そして、建設企業の経営安定化のため、発注量を平準化すると同時に、工事公告をすれば必ず企業が飛びついてくるものという傲慢な発想を改め、建設業者の事情に配慮する姿勢を持つべき、と訴えている。
好況により民間同士の取引が順調であれば、政府の介入は不要だが、長らく公共事業予算が削減され続けた上に「コンクリートから人へ」の主張により、不当に弾圧を受け続けた建設業界では、アベノミクスに対してはまだまだ懐疑的で、警戒心やガードは堅い。自己防衛本能から、実勢に合わない契約の可能性は捨てきれない状況にある。

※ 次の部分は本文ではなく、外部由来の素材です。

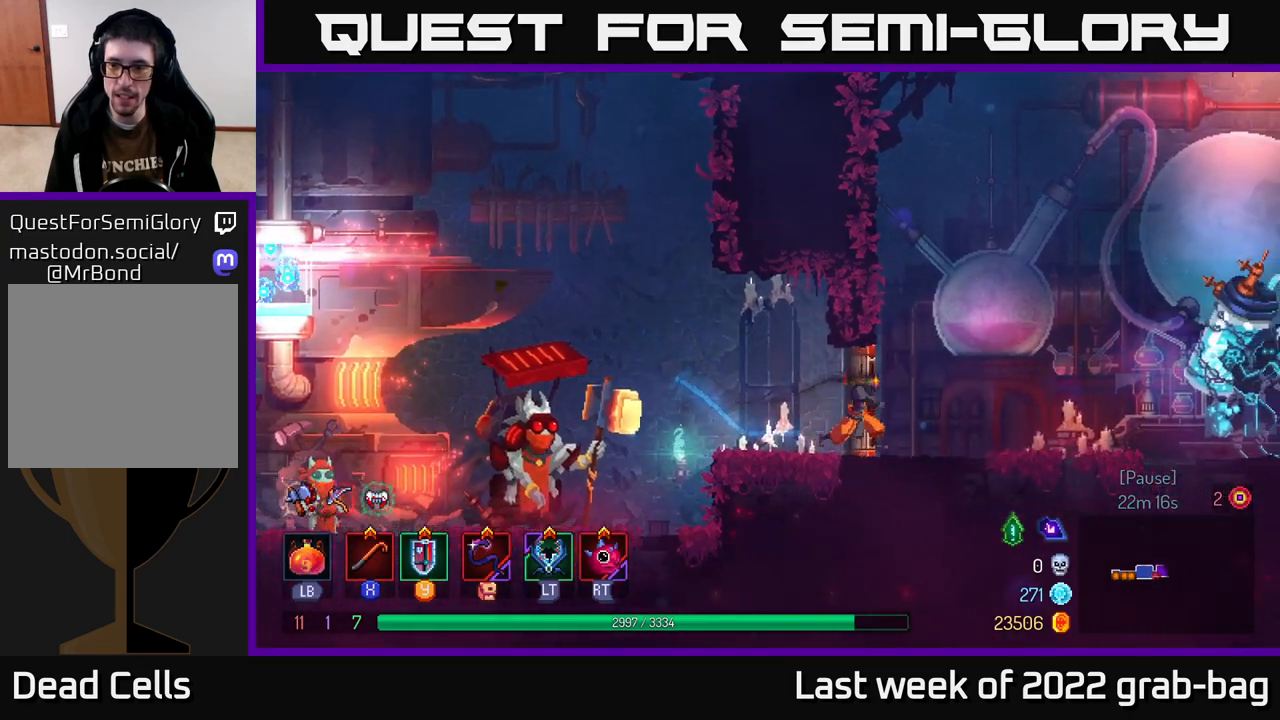
{"buttons": [], "left_stick": "right", "right_stick": "center", "events": []}
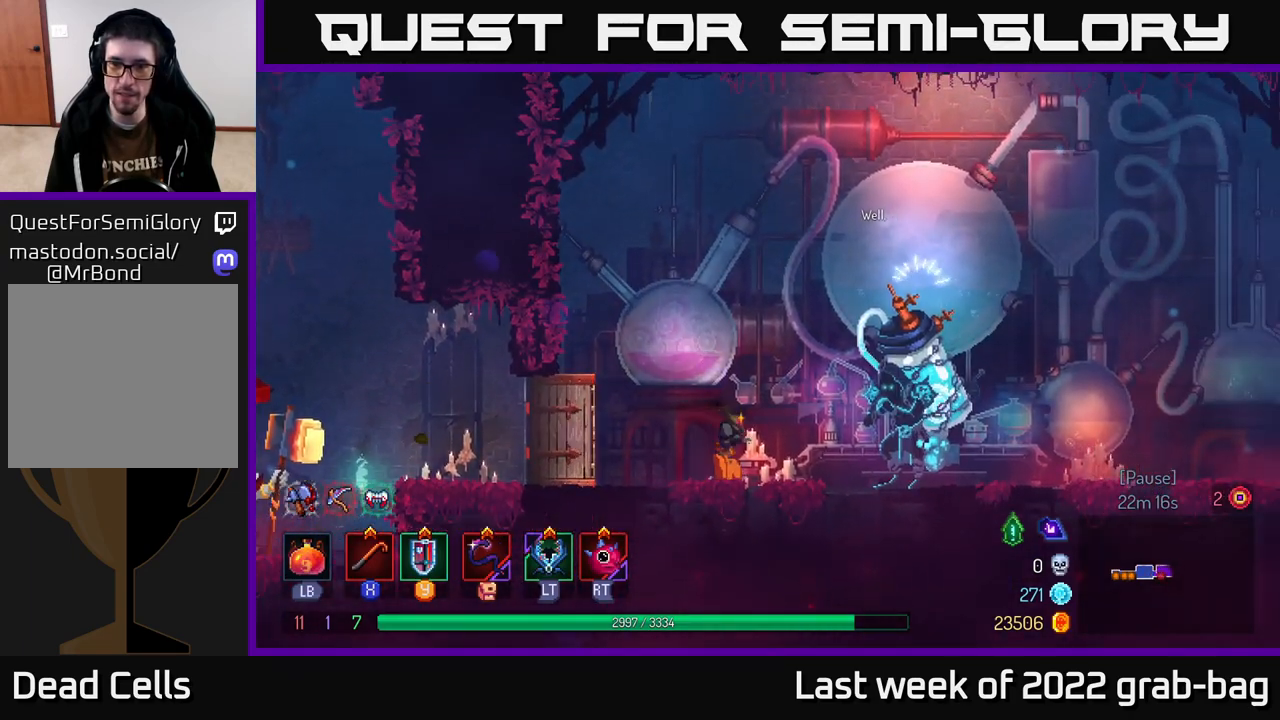
{"buttons": [], "left_stick": "center", "right_stick": "center", "events": [[367, "R1", "down"], [450, "R1", "up"], [467, "left_stick", "center"]]}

失われた20年が経過し、かつてのバブル景気の皮膚感覚を忘れたり、若い世代では好景気そのものを知らずに社会へ出た人々もいるのが日本社会の現実である。建設業のみならず、一般庶民に至るまで、デフレ不況に慣れきったムードが一掃され、好況の高揚感から増税に抵抗感を感じなくなるまでは、景気を先食いし税収を先取りするような政策は、控えた方が無難ではないだろうか。